**What you need to do**
Could you write out every entry exactly as it stands?

[Data entries]
------------------------------------------------

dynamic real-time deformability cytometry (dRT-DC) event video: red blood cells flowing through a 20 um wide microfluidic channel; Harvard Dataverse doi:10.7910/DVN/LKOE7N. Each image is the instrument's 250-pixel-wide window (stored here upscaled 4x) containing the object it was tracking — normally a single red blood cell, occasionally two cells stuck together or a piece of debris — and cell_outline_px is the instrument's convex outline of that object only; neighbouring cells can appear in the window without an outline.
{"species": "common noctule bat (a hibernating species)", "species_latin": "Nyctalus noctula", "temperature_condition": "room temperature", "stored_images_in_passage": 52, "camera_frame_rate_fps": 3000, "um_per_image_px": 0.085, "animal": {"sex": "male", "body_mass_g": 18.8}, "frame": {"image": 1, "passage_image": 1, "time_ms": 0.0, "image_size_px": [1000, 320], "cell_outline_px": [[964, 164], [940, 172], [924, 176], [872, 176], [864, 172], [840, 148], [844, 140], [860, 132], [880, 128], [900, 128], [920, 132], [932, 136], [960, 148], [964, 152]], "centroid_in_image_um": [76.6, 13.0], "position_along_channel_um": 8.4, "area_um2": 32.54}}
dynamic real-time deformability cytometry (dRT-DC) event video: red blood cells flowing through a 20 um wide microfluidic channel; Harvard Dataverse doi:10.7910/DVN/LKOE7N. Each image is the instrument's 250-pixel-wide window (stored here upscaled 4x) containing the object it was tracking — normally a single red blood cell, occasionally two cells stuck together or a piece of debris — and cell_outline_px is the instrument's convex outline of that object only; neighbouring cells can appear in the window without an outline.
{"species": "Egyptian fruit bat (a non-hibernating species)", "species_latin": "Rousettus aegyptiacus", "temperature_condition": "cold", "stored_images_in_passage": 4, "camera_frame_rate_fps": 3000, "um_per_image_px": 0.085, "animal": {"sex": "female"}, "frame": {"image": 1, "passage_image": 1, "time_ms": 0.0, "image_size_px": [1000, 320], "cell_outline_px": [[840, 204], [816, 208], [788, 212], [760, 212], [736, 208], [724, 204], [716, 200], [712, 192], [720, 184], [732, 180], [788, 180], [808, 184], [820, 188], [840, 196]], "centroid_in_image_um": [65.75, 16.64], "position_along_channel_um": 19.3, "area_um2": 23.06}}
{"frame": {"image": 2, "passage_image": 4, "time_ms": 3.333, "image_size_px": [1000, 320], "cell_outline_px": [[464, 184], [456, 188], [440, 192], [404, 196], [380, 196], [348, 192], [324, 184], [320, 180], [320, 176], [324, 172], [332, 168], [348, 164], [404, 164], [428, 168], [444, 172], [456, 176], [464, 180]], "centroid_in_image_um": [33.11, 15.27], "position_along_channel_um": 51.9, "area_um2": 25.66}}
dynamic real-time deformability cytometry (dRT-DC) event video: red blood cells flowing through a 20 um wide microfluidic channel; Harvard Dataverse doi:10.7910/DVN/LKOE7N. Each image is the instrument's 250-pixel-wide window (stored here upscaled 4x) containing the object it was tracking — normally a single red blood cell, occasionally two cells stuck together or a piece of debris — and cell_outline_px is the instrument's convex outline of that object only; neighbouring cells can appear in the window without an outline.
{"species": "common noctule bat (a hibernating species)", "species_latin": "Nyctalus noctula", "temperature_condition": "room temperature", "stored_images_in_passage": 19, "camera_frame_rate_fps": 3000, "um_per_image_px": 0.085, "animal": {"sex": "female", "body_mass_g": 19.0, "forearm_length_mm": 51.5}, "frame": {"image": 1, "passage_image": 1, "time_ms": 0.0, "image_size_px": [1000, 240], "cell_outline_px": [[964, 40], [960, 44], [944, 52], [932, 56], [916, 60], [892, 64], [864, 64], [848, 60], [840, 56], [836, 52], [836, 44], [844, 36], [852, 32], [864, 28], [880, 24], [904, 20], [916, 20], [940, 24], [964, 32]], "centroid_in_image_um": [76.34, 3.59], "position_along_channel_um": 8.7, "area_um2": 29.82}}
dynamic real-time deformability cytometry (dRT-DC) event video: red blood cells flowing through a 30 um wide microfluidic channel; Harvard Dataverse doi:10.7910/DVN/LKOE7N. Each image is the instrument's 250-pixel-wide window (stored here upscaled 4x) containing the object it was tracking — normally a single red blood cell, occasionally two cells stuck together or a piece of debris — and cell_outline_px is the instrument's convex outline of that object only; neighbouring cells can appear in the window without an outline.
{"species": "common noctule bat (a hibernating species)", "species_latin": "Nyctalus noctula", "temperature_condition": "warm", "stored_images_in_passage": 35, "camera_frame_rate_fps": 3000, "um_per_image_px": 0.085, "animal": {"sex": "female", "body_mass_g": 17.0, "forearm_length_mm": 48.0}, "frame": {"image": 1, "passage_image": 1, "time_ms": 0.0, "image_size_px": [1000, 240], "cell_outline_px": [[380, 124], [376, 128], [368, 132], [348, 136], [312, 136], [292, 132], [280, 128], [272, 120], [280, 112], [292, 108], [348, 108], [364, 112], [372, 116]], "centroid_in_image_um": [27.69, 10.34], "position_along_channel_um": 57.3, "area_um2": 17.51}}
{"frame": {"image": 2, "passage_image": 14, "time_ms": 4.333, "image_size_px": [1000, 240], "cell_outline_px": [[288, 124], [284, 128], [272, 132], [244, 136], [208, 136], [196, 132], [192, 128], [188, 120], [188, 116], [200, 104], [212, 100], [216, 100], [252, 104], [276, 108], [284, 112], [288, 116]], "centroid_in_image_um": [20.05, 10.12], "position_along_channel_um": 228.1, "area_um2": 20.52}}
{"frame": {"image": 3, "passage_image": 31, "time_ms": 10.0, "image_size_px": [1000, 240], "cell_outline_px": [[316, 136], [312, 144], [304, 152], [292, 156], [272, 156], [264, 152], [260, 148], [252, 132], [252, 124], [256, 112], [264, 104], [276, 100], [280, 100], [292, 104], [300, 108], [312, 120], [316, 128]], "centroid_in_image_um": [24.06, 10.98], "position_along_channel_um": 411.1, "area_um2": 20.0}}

------------------------------------------------

**Task solution**
dynamic real-time deformability cytometry (dRT-DC) event video: red blood cells flowing through a 20 um wide microfluidic channel; Harvard Dataverse doi:10.7910/DVN/LKOE7N. Each image is the instrument's 250-pixel-wide window (stored here upscaled 4x) containing the object it was tracking — normally a single red blood cell, occasionally two cells stuck together or a piece of debris — and cell_outline_px is the instrument's convex outline of that object only; neighbouring cells can appear in the window without an outline.
{"species": "common noctule bat (a hibernating species)", "species_latin": "Nyctalus noctula", "temperature_condition": "room temperature", "stored_images_in_passage": 52, "camera_frame_rate_fps": 3000, "um_per_image_px": 0.085, "animal": {"sex": "male", "body_mass_g": 18.8}, "frame": {"image": 1, "passage_image": 1, "time_ms": 0.0, "image_size_px": [1000, 320], "cell_outline_px": [[964, 164], [940, 172], [924, 176], [872, 176], [864, 172], [840, 148], [844, 140], [860, 132], [880, 128], [900, 128], [920, 132], [932, 136], [960, 148], [964, 152]], "centroid_in_image_um": [76.6, 13.0], "position_along_channel_um": 8.4, "area_um2": 32.54}}
dynamic real-time deformability cytometry (dRT-DC) event video: red blood cells flowing through a 20 um wide microfluidic channel; Harvard Dataverse doi:10.7910/DVN/LKOE7N. Each image is the instrument's 250-pixel-wide window (stored here upscaled 4x) containing the object it was tracking — normally a single red blood cell, occasionally two cells stuck together or a piece of debris — and cell_outline_px is the instrument's convex outline of that object only; neighbouring cells can appear in the window without an outline.
{"species": "Egyptian fruit bat (a non-hibernating species)", "species_latin": "Rousettus aegyptiacus", "temperature_condition": "cold", "stored_images_in_passage": 4, "camera_frame_rate_fps": 3000, "um_per_image_px": 0.085, "animal": {"sex": "female"}, "frame": {"image": 1, "passage_image": 1, "time_ms": 0.0, "image_size_px": [1000, 320], "cell_outline_px": [[840, 204], [816, 208], [788, 212], [760, 212], [736, 208], [724, 204], [716, 200], [712, 192], [720, 184], [732, 180], [788, 180], [808, 184], [820, 188], [840, 196]], "centroid_in_image_um": [65.75, 16.64], "position_along_channel_um": 19.3, "area_um2": 23.06}}
{"frame": {"image": 2, "passage_image": 4, "time_ms": 3.333, "image_size_px": [1000, 320], "cell_outline_px": [[464, 184], [456, 188], [440, 192], [404, 196], [380, 196], [348, 192], [324, 184], [320, 180], [320, 176], [324, 172], [332, 168], [348, 164], [404, 164], [428, 168], [444, 172], [456, 176], [464, 180]], "centroid_in_image_um": [33.11, 15.27], "position_along_channel_um": 51.9, "area_um2": 25.66}}
dynamic real-time deformability cytometry (dRT-DC) event video: red blood cells flowing through a 20 um wide microfluidic channel; Harvard Dataverse doi:10.7910/DVN/LKOE7N. Each image is the instrument's 250-pixel-wide window (stored here upscaled 4x) containing the object it was tracking — normally a single red blood cell, occasionally two cells stuck together or a piece of debris — and cell_outline_px is the instrument's convex outline of that object only; neighbouring cells can appear in the window without an outline.
{"species": "common noctule bat (a hibernating species)", "species_latin": "Nyctalus noctula", "temperature_condition": "room temperature", "stored_images_in_passage": 19, "camera_frame_rate_fps": 3000, "um_per_image_px": 0.085, "animal": {"sex": "female", "body_mass_g": 19.0, "forearm_length_mm": 51.5}, "frame": {"image": 1, "passage_image": 1, "time_ms": 0.0, "image_size_px": [1000, 240], "cell_outline_px": [[964, 40], [960, 44], [944, 52], [932, 56], [916, 60], [892, 64], [864, 64], [848, 60], [840, 56], [836, 52], [836, 44], [844, 36], [852, 32], [864, 28], [880, 24], [904, 20], [916, 20], [940, 24], [964, 32]], "centroid_in_image_um": [76.34, 3.59], "position_along_channel_um": 8.7, "area_um2": 29.82}}
dynamic real-time deformability cytometry (dRT-DC) event video: red blood cells flowing through a 30 um wide microfluidic channel; Harvard Dataverse doi:10.7910/DVN/LKOE7N. Each image is the instrument's 250-pixel-wide window (stored here upscaled 4x) containing the object it was tracking — normally a single red blood cell, occasionally two cells stuck together or a piece of debris — and cell_outline_px is the instrument's convex outline of that object only; neighbouring cells can appear in the window without an outline.
{"species": "common noctule bat (a hibernating species)", "species_latin": "Nyctalus noctula", "temperature_condition": "warm", "stored_images_in_passage": 35, "camera_frame_rate_fps": 3000, "um_per_image_px": 0.085, "animal": {"sex": "female", "body_mass_g": 17.0, "forearm_length_mm": 48.0}, "frame": {"image": 1, "passage_image": 1, "time_ms": 0.0, "image_size_px": [1000, 240], "cell_outline_px": [[380, 124], [376, 128], [368, 132], [348, 136], [312, 136], [292, 132], [280, 128], [272, 120], [280, 112], [292, 108], [348, 108], [364, 112], [372, 116]], "centroid_in_image_um": [27.69, 10.34], "position_along_channel_um": 57.3, "area_um2": 17.51}}
{"frame": {"image": 2, "passage_image": 14, "time_ms": 4.333, "image_size_px": [1000, 240], "cell_outline_px": [[288, 124], [284, 128], [272, 132], [244, 136], [208, 136], [196, 132], [192, 128], [188, 120], [188, 116], [200, 104], [212, 100], [216, 100], [252, 104], [276, 108], [284, 112], [288, 116]], "centroid_in_image_um": [20.05, 10.12], "position_along_channel_um": 228.1, "area_um2": 20.52}}
{"frame": {"image": 3, "passage_image": 31, "time_ms": 10.0, "image_size_px": [1000, 240], "cell_outline_px": [[316, 136], [312, 144], [304, 152], [292, 156], [272, 156], [264, 152], [260, 148], [252, 132], [252, 124], [256, 112], [264, 104], [276, 100], [280, 100], [292, 104], [300, 108], [312, 120], [316, 128]], "centroid_in_image_um": [24.06, 10.98], "position_along_channel_um": 411.1, "area_um2": 20.0}}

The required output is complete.